> [To do]: Pull out every line in the records that contains the word "cannabis", copying each one in full.

Segment Start: Supplied records

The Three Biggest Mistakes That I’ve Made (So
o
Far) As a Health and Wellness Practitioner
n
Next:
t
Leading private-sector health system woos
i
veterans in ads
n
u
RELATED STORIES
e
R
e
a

Segment End: Supplied records
Segment Start: Supplied records

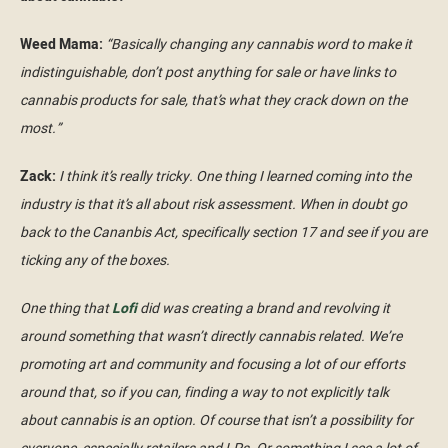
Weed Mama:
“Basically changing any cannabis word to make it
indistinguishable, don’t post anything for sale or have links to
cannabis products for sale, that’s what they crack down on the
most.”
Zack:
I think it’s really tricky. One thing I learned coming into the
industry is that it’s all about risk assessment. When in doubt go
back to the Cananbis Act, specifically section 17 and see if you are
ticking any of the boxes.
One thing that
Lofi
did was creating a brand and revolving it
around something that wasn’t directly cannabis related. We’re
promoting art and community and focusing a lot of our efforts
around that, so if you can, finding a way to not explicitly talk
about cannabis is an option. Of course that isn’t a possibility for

Segment End: Supplied records

> [Answer box]:
“Basically changing any cannabis word to make it
cannabis products for sale, that’s what they crack down on the
around something that wasn’t directly cannabis related. We’re
about cannabis is an option. Of course that isn’t a possibility for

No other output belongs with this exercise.